Desde la terrible experiencia de Mateo, Biljana anhelaba profundamente presentar esa época y los sentimientos asociados a ella en un libro que, principalmente, brindara ayuda, esperanza y ánimo a los padres que pudieran encontrarse en una situación similar. Conectó con una editorial y, tras una serie de coincidencias y una cuidadosa reflexión, decidieron presentar la historia de su familia a través del Camino de Toni, con la perspectiva y la experiencia de Biljana sobre la enfermedad de su hijo.

Pero el proceso de escritura se vio interrumpido por un duro golpe hacia el final. Esta vez, a Biljana le diagnosticaron cáncer de páncreas y, lamentablemente, perdió la batalla contra la enfermedad. "En nuestra familia, tenemos dos experiencias de victoria sobre el cáncer y una de derrota en esta lucha. Sea una u otra, sin duda hay mayor probabilidad de recuperación si mantenemos una perspectiva positiva del mundo". Dos años después, Toni y Petra -la editora de Biljana- terminaron el libro Camino, un homenaje a los Héroes del Tercer Piso.

Anton Krepek Petra Škarja Camino
Anton Krepek y Petra en una velada dedicada a los viajes y presentación del libro

"Todo sucede por una razón"

Toni y Mateo, que entonces tenía 13 años, tuvieron que aprender a vivir sin su querida esposa y madre. "Aprendimos a planchar, cocinar, lavar... Pero quizá ya me había preparado para sobrevivir en el Camino. En la vida pasan cosas raras que a veces te preguntas si son realmente necesarias.
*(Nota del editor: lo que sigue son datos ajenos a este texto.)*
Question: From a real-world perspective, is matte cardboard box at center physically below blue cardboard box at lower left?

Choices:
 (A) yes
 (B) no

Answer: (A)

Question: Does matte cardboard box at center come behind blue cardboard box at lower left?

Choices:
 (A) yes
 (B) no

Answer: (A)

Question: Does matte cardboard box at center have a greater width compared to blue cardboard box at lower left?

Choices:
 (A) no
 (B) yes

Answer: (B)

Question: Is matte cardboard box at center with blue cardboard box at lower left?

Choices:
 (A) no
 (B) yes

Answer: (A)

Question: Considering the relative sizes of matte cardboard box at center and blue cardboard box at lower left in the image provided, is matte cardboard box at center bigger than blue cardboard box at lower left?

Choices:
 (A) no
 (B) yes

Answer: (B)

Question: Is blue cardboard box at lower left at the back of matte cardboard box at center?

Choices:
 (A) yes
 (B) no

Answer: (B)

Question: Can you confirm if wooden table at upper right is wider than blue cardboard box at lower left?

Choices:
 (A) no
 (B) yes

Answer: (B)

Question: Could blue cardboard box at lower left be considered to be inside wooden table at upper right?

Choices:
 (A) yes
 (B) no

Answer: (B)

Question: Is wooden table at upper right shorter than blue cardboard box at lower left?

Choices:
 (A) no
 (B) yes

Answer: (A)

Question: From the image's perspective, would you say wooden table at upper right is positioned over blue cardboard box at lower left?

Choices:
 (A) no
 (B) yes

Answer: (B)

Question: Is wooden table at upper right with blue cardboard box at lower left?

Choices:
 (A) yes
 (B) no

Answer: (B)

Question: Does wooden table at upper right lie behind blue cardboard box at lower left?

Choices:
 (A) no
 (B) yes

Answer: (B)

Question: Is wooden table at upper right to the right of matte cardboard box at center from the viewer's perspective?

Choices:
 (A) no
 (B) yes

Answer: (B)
Luego te das cuenta de que todo pasa por algo".

Con su hijo, ahora adolescente, todavía aprende a tener paciencia a veces, pero sobre todo, son grandes aliados y amigos. "En todos estos años, no ha habido un día en que no le haya dicho que lo quiero más que a nada en el mundo, no ha habido un día en que no lo haya abrazado. Si se me olvida, viene él mismo. Somos muy unidos, nos queremos."

Cuando se le pregunta por qué su familia tuvo que pasar por pruebas tan difíciles, no tiene respuesta.

"Ya ni siquiera quiero preguntármelo. Me parece más importante vivir cada día al máximo, porque soy profundamente consciente de que cada día es un regalo en sí mismo".